See my spindles, reaching out, each a memory, each a moment—I have climbed in so many directions, reached into so many worlds; some of my lives are stillborn, infant stalks, broken at joints and caught in my hands; the Wind will soon claim these, my lost children, and carry them away from my arms; I cry in the night, but never can mourn; new directions must grow.

I search through the rain-veil, I reach up, I reach out; the Sun, rising higher, calls my branches; my sinews fan open and upward, and I wait for her, Life-Mother, through the freeze and the rain; I wait for her warmth to soothe windburnt bones, peeling flesh; I wait for her to grant me youth once more; crowned in green, I will dance in her light, birth new limbs, my new daughters, and stand Spring-Goddess once more.

But for now, and today, I must sway in my age; back and forth, back and forth, alone in the grey; I rock, Old Woman, to the lullaby of lives past, and I wait, Sleepy Dreamer, for the Spring to return.

***

Skeleton sleepwalker, I live in the dark; in this time, in night-time, I am covered in black; stripped and skinned, sallow-stalked, I now hate to be seen.

But the glass eyes still find me, open squares yellow and gold; they see me, they show me, stark bare and alone; my skin turns dark murky umber, my veins lost in the dark, but I am still Spider-Creeper; they know I am old.
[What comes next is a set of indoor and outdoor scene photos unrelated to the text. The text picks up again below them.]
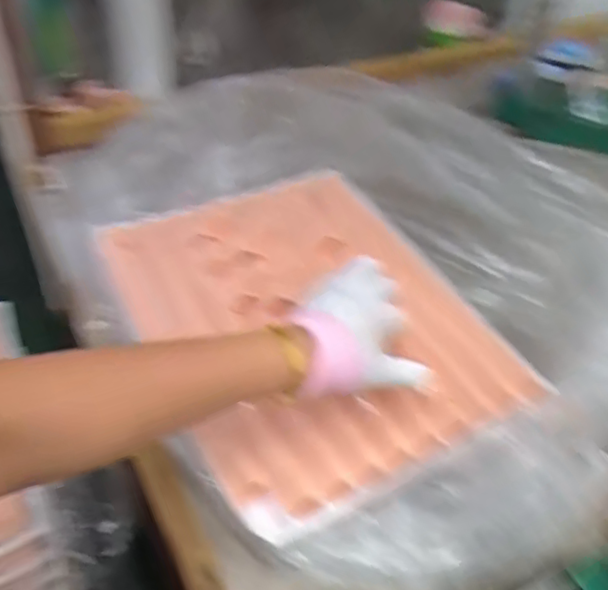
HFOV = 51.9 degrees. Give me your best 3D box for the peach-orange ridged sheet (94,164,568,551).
[{"bbox_3d":[-0.004,0.010,0.608,0.298,0.038,0.387,-19,49,-22],"label":"peach-orange ridged sheet"}]

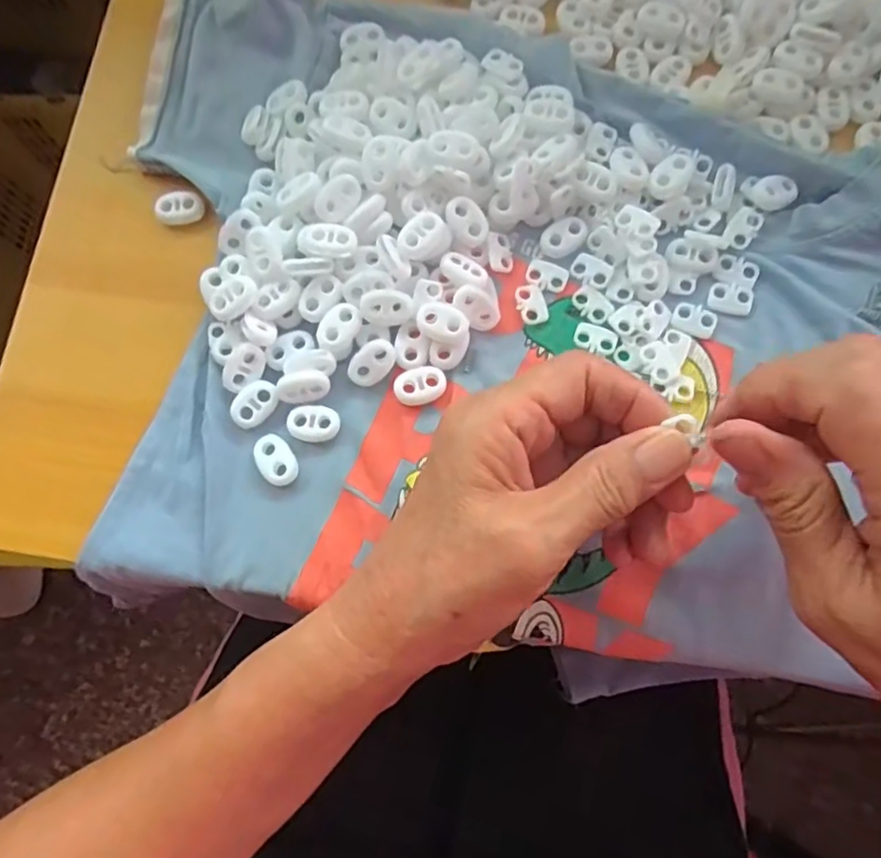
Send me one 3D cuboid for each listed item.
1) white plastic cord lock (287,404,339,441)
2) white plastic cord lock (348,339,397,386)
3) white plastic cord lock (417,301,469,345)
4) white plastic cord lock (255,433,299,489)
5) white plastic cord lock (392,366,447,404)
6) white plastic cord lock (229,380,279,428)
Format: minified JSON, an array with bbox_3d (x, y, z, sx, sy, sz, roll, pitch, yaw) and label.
[{"bbox_3d":[-0.054,-0.002,0.276,0.022,0.005,0.015,-1,77,1],"label":"white plastic cord lock"},{"bbox_3d":[-0.030,-0.029,0.278,0.022,0.004,0.014,-41,79,-7],"label":"white plastic cord lock"},{"bbox_3d":[0.001,-0.045,0.276,0.022,0.005,0.015,21,94,8],"label":"white plastic cord lock"},{"bbox_3d":[-0.070,0.013,0.273,0.014,0.005,0.024,-31,78,-5],"label":"white plastic cord lock"},{"bbox_3d":[-0.009,-0.019,0.276,0.023,0.004,0.015,-14,77,-2],"label":"white plastic cord lock"},{"bbox_3d":[-0.080,-0.011,0.277,0.022,0.004,0.015,-44,80,-8],"label":"white plastic cord lock"}]

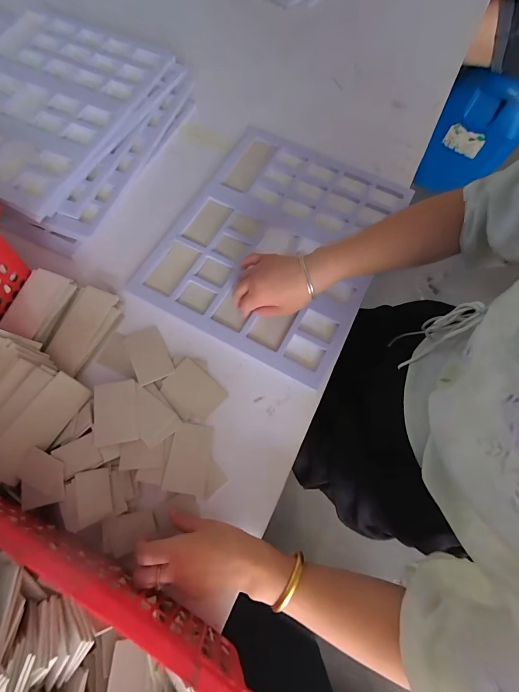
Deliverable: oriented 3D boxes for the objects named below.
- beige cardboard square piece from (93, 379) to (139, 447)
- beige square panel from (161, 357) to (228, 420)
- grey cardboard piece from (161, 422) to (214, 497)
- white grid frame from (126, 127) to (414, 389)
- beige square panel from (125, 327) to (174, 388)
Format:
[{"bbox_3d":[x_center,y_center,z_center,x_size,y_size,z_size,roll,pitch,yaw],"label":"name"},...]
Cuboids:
[{"bbox_3d":[-0.196,0.088,0.430,0.052,0.005,0.089,-4,58,-21],"label":"beige cardboard square piece"},{"bbox_3d":[-0.099,0.066,0.465,0.084,0.010,0.068,41,75,12],"label":"beige square panel"},{"bbox_3d":[-0.094,0.151,0.430,0.056,0.004,0.089,17,61,-17],"label":"grey cardboard piece"},{"bbox_3d":[0.034,-0.194,0.553,0.344,0.022,0.428,27,72,8],"label":"white grid frame"},{"bbox_3d":[-0.170,0.011,0.483,0.055,0.010,0.092,-26,73,-10],"label":"beige square panel"}]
In deepest nights, I scratch at those windows, fight the light; I show the sleepers my splinters, history written in bone; they cry out, share my nightmare, fear the rasp of the glass, but I push the panes anyway, etch out my pain; I wring my hands, dig my nails, long to touch a new story, but the picture’s unbreakable, I must stay outside; I crack and break, Wind drives me away.

***

Phantom frame: morning dusts me in white; late last evening, lightning flashed the runway of youth, the shutter catch fire, the thunder applause; Wind and Snow, hand in hand, were out to torment me, howling echoes of things long ago passed; sheathed now in white, I awake from my dreams; I am frail, brittle-boned, stripped bare to the core.

My taffeta leaves lie in tatters, faded with wear; when they are brown and dry, they will slip through my spindles; they will fly out and away to some water-filled street, trampled and ground back into the earth; I can only sway, cold and lean, and stand, bare and strong, as I watch my glamour, my children, my memories, move on.